Friday, March 12, 2010

Driving is a privilege, not a right. This phrase was repeated so many times, the only way the speaker could hope to make it stick even more would have been by actually pounding it into our heads. Drive safe was forced on all of those who wished to drive themselves to school in the upcoming year. I don’t exactly understand the reason behind making us sit through this little seminar on how not to die.
That night started off with a very amusing dinner. Complete with creepy little waiter people and Allison freaking out. It was pretty awesome. Then arriving at a confusing jumble of kids and parents all congregated around tables. At first, a feeling of hope overcame me as we thought that it would be only looking at the tables and info then getting to leave. No such luck though.
After signing a sheet of paper and taking a slip, we filed into the auditorium. Settling into the uncomfortable seats, we began to receive the rules of the night and what consequences would await those who dared make even the slightest disturbance. With that out of the way and the auditorium as close to silent as it would ever be, the lectures started flowing. The first speaker some how managed to every student (well at least all the ones I knew) against him within the first sentence he put forth. Between the unnecessary yelling into the microphone and acting like we all lacked the brain power to understand normal words, I could not wait for him to give it up and pass the night on to someone else.

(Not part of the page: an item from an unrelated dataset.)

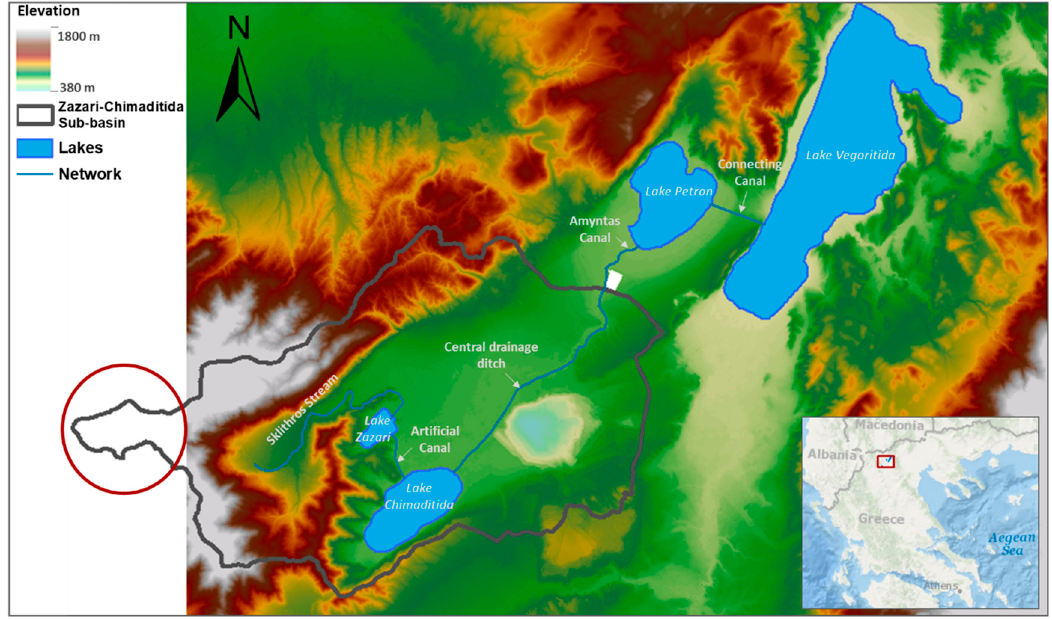
Figure 2. Hydrological catchment of Lakes Zazari-Chimaditida, along with the hydrographic network. The red circle indicates the part of the digital elevation model that has been excluded from the analyses.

He finally stopped talking, but only to show us some videos. These clips were so disturbing that I’m sure most students never wanted to drive again. It was all centered on the devastation of accidents. The first was caused by some pretty stupid girls texting on the phone while attempting to drive. Scenes showing what the collision looked like from inside the car were very unsettling. Between the blood resulting from the girls being thrown around inside the car and the sound of necks breaking, I was pretty disgusted. Added to this, was the showing of the other family. With a child screaming for her dead parents and a dead baby, I think they over did their point. It would have been better to simply leave out the dead child and the orphaned child.

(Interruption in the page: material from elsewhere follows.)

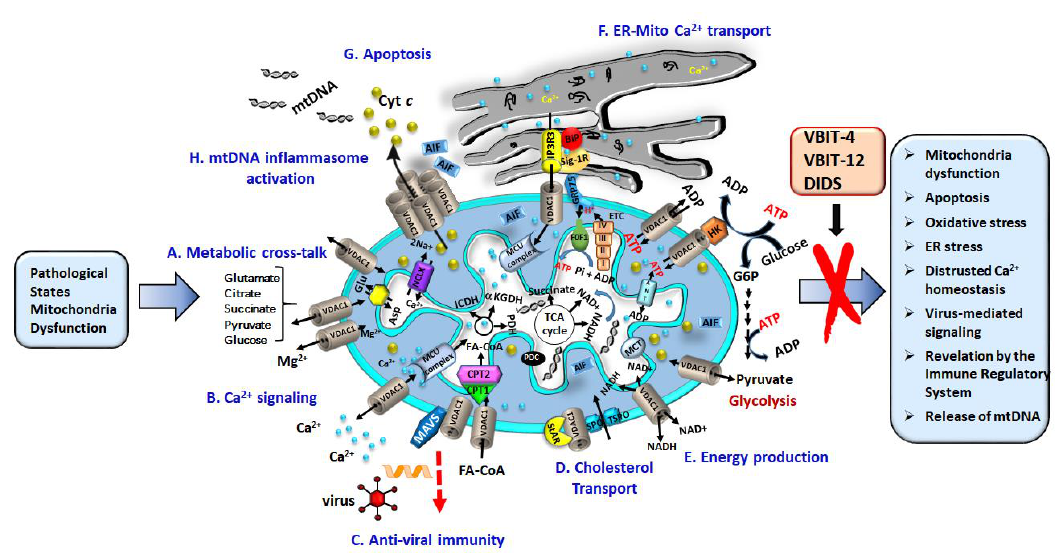
Figure 1. Voltage-dependent anion channel 1 (VDAC1) as a multi-functional channel mediates metabolites, nucleotides, and Ca 2 + transport, controlling energy production, endoplasmic reticulum (ER)-mitochondria cross-talk, and apoptosis. VDAC1 is responsible for a number of functions in the cell and mitochondria including: ( A ) transfer of metabolites between the mitochondria and cytosol; ( B ) passage of Ca 2 + to and from the intermembrane space (IMS) to facilitate Ca 2 + signaling; ( C ) Mitochondrial antiviral-signaling protein (MAVS) associated with VDAC1 enable anti-viral signaling. ( D ) Transfer of acetyl coenzyme-A (acyl-CoAs) across the outer mitochondrial membrane (OMM) to the IMS, for conversion into acylcarnitine by CPT1a for further processing by β -oxidation. Together with Star and translocator protein (TSPO), VDAC1 forms the multi-protein transduceosome, which transports cholesterol. ( E ) Recycling ATP / ADP, NAD +/ NADH, and acyl-CoA between the cytosol and the IMS, and regulating glycolysis via association with HK; ( F ) contributing to ER-mitochondria contacts, where Ca 2 + released by IP3 activation of inositol 1,4,5-trisphosphate receptors (IP 3 R) in the ER is directly transferred to IMS via VDAC1, and then is transported to the matrix by the Ca 2 + uniporter (MCU complex). In the matrix Ca 2 + regulates energy production via activation of the tricarboxylic acid cycle (TCA) cycle enzymes: pyruvate dehydrogenase (PDH), isocitrate dehydrogenase (ICDH), and α -ketoglutarate dehydrogenase ( α -KGDH). The electron transport chain (ETC) and the ATP synthase (FoF1) are also presented. ( G ) VDAC1 oligomers forming a hydrophilic protein-conducting channel capable of mediating the release of apoptogenic proteins (e.g., Cyto c and apoptosis-inducing factor (AIF)) from the mitochondrial IMS to the cytosol, leading to apoptosis. ( H ). VDAC1 oligomers allow mtDNA release triggering inflammasome activation. Pathological conations lead to dysfunction of the mitochondria as reflected in the activities presented in the box on the right. These altered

Along with that video, we were presented another with clips of people just getting destroyed by careless drivers. It was rough watching people vs. car. And the shots of recovering patients with metal rods holding their heads and limbs together really made you think about what damage is done. But after these gruesome videos passed, a detective/cop came on the stage and shared the tales of horror he had witnessed. After all of the lecturing and videos and stories presented, kids will probably shape up their driving for about a week, or until the memories of death are pushed from their minds. In the end, nothing really changes. It was a good attempt though.